Following the November 2016 elections, the University of California Undocumented Legal Services Center distributed the following information as a resource to students concerned about their DACA status.

The information below is informational and does not constitute legal advice. Each individual case is different, and advice may vary depending on the situation.

Deferred Action for Childhood Arrivals (“DACA”)

1. Will I still be able to work with my current, unexpired DACA EAD card after the Presidential Inauguration?

It depends on whether the new president repeals DACA. If and when DACA is repealed you will no longer be able to work with your EAD card even if it is unexpired. Many groups are asking that the new president not take back the unexpired cards but we do not know how he will respond to that request.

2. I currently have DACA but it expires next year. Should I file a DACA renewal application?

You can apply for DACA renewal, but see below:

  • You may lose the fees that you pay for the renewal (currently at $465 but set to increase to $495 on December 23, 2016) should DACA be rescinded by the new president after inauguration.
  •  If you have had any criminal issues whatsoever after your last DACA renewal, please make an appointment to see one of the Center attorneys prior to submitting your DACA renewal.
  • If you have changed addresses since your last DACA renewal, there is a risk that the Department of Homeland Security (“DHS”) will be able to use that new address to arrest and detain you, and try to deport you. Talk to a Center attorney prior to submitting your DACA renewal.
  • If your family resides at any of the addresses you have written on your prior DACA applications, you should develop a safety plan should DHS engage in an enforcement action against a family member.

3. I have not yet applied for DACA. Should I apply now?

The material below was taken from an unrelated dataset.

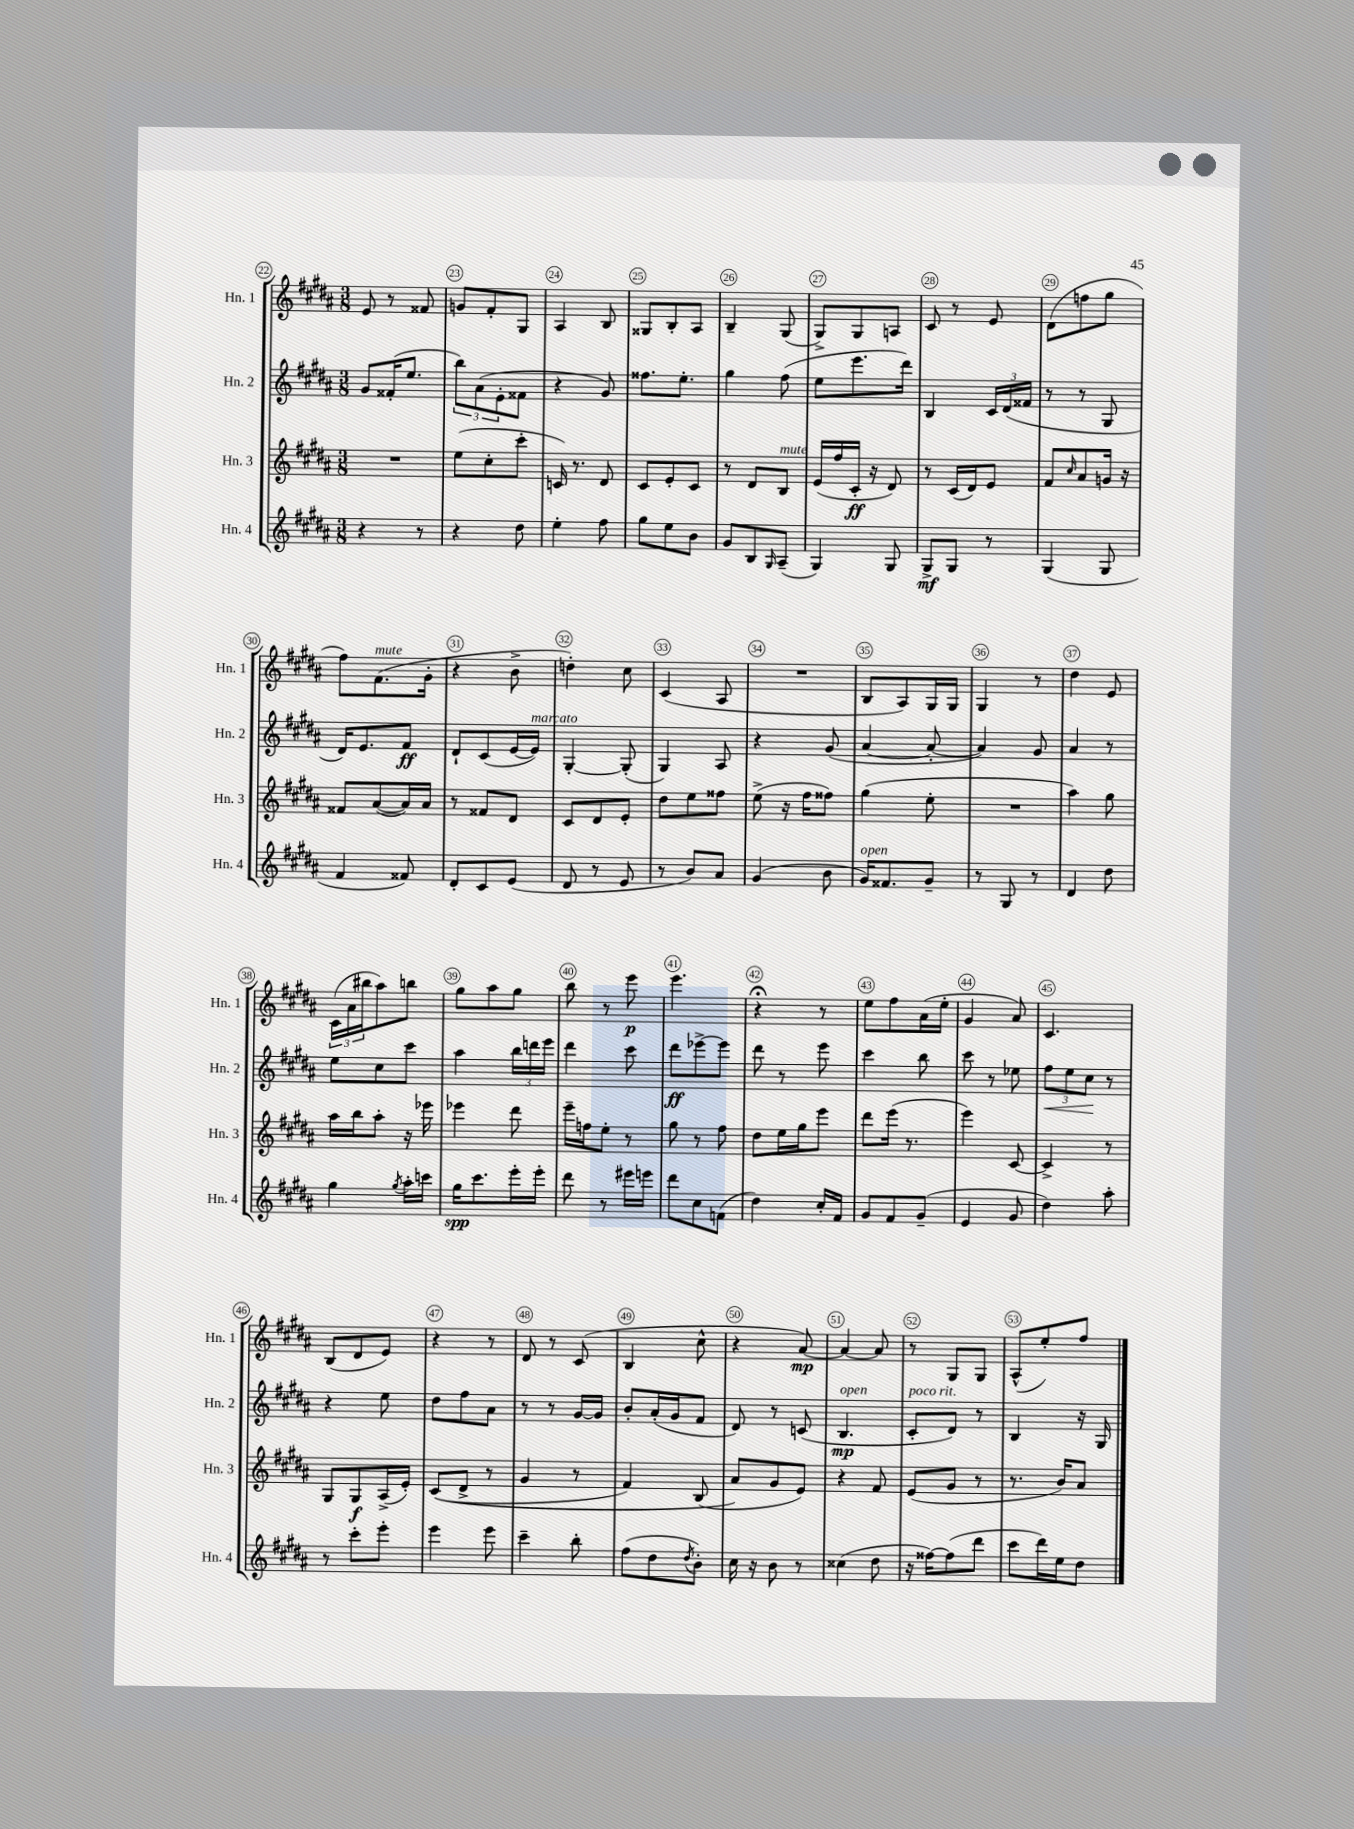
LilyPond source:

No, you should not apply for an initial DACA application. Applying for DACA provides your contact information, immigration history, and other important information to DHS, which can then use that information to go after you or your family members that reside at your address.
Even though the original DACA program promised that information would not be shared with ICE we don't know if the new administration will keep that promise.

Advance Parole


I received Advance Parole to study abroad next Winter Quarter/Semester. Should I go on my trip?

No, you should not leave or be outside of the country after January 20, 2017. This is because if the new president repeals DACA while you are abroad, it is very likely that you will not be permitted to re-enter the United States upon return, with or without Advance Parole.

I received Advance Parole to visit family in December, and return in the beginning of January. Should I go on my trip?

You can travel, but there is a heightened risk that you will not be permitted to return to the United States with Advance Parole. Please consult with a Center attorney.

I am currently abroad and plan to return with Advance Parole. When should I come back?

You should come back as soon as possible, before the date of the Presidential Inauguration, which is Friday, January 20, 2017.

I want to visit my family in my country of birth, because my aunt is there and is not in good health. Should I apply for Advance Parole to visit her?

No, you should not. You will likely lose your application fee and if you travel, it is possible that you will not be permitted to re-enter the United States.

I applied for Advance Parole and my application is pending. Should I withdraw the application?

No, it is not necessary to withdraw your application if they already cashed your check. Even if your Advance Parole application is approved before your travel date, you should not travel outside of the United States.

Marriage to a U.S. Citizen or Lawful Permanent Resident (“LPR” or “Greencard” Holder)

Is it a good idea to marry a U.S. Citizen or a lawful permanent resident so that I can get a green card/lawful permanent residency?

Maybe, but it depends on your specific situation and a variety of other factors. It is very important that your marriage is a “real” or “bona fide” marriage, which means that your marriage cannot be fraudulent. Please see a Center attorney as soon as possible for a consultation to assess whether this is the right option for you and your partner.

Miscellaneous issues

California just legalized marijuana for recreational use. If I buy marijuana and am caught with it, can that affect my DACA renewal application or any future immigration applications?

Yes, it can. Immigration is governed by federal, not state law, and marijuana is still unlawful to possess under federal law. Furthermore, it is important not to post images on social media of you engaging in marijuana use. If you have an arrest, citation, or conviction for any crime related to marijuana, or are generally concerned about how marijuana possession can impact your immigration status please contact a Center attorney as soon as possible.

What other issues might affect me?

We are working to address issues regarding work authorization, driver’s licenses, domestic travel, and other related issues. We will be in touch with you as soon as we have more information.